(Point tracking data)
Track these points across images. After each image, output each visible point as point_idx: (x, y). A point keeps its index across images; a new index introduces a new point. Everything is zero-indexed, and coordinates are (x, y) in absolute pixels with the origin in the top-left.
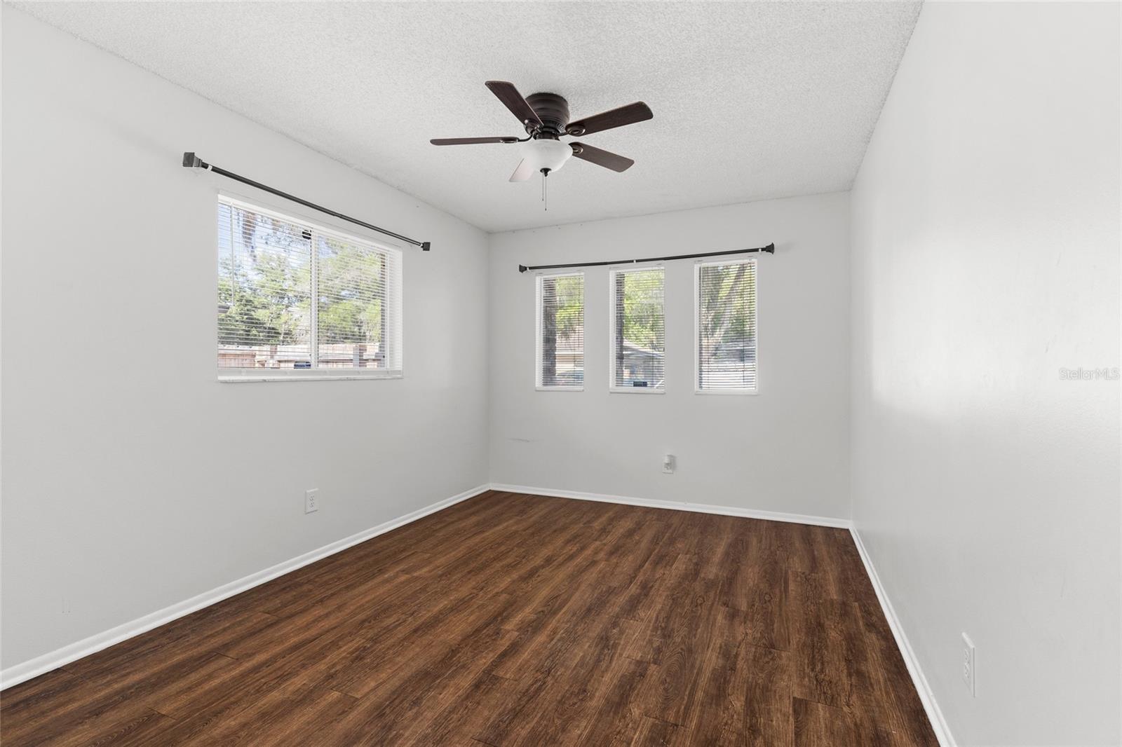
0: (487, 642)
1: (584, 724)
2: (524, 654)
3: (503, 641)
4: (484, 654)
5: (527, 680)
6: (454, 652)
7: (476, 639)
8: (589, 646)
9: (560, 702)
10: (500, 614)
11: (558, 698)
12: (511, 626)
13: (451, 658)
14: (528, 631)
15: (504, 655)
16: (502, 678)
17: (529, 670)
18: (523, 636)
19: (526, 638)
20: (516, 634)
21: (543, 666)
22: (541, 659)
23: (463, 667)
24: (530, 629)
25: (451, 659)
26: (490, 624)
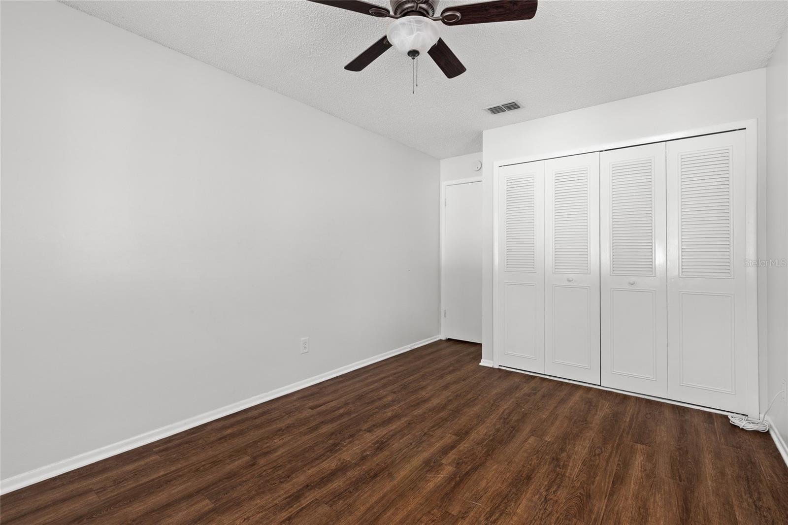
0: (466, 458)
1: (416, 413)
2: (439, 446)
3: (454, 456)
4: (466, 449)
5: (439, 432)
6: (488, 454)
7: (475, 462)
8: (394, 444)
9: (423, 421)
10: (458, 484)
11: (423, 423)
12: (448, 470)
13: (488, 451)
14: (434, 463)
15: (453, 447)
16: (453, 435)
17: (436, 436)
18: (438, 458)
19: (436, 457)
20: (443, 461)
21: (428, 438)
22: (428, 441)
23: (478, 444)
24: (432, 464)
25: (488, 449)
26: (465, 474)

◆ Assigned task: Print every line of the material above verbatim, from start to finish, leaving out the pictures.

◆ Expected answer:
Track these points across images. After each image, output each visible point as point_idx: (x, y). A point keeps its index across images; a new index introduces a new point. Everything is zero-indexed, and coordinates are (x, y) in absolute pixels with the origin in the top-left.
0: (487, 642)
1: (584, 724)
2: (524, 654)
3: (503, 641)
4: (484, 654)
5: (527, 680)
6: (454, 652)
7: (476, 639)
8: (589, 646)
9: (560, 702)
10: (500, 614)
11: (558, 698)
12: (511, 626)
13: (451, 658)
14: (528, 631)
15: (504, 655)
16: (502, 678)
17: (529, 670)
18: (523, 636)
19: (526, 638)
20: (516, 634)
21: (543, 666)
22: (541, 659)
23: (463, 667)
24: (530, 629)
25: (451, 659)
26: (490, 624)
0: (466, 458)
1: (416, 413)
2: (439, 446)
3: (454, 456)
4: (466, 449)
5: (439, 432)
6: (488, 454)
7: (475, 462)
8: (394, 444)
9: (423, 421)
10: (458, 484)
11: (423, 423)
12: (448, 470)
13: (488, 451)
14: (434, 463)
15: (453, 447)
16: (453, 435)
17: (436, 436)
18: (438, 458)
19: (436, 457)
20: (443, 461)
21: (428, 438)
22: (428, 441)
23: (478, 444)
24: (432, 464)
25: (488, 449)
26: (465, 474)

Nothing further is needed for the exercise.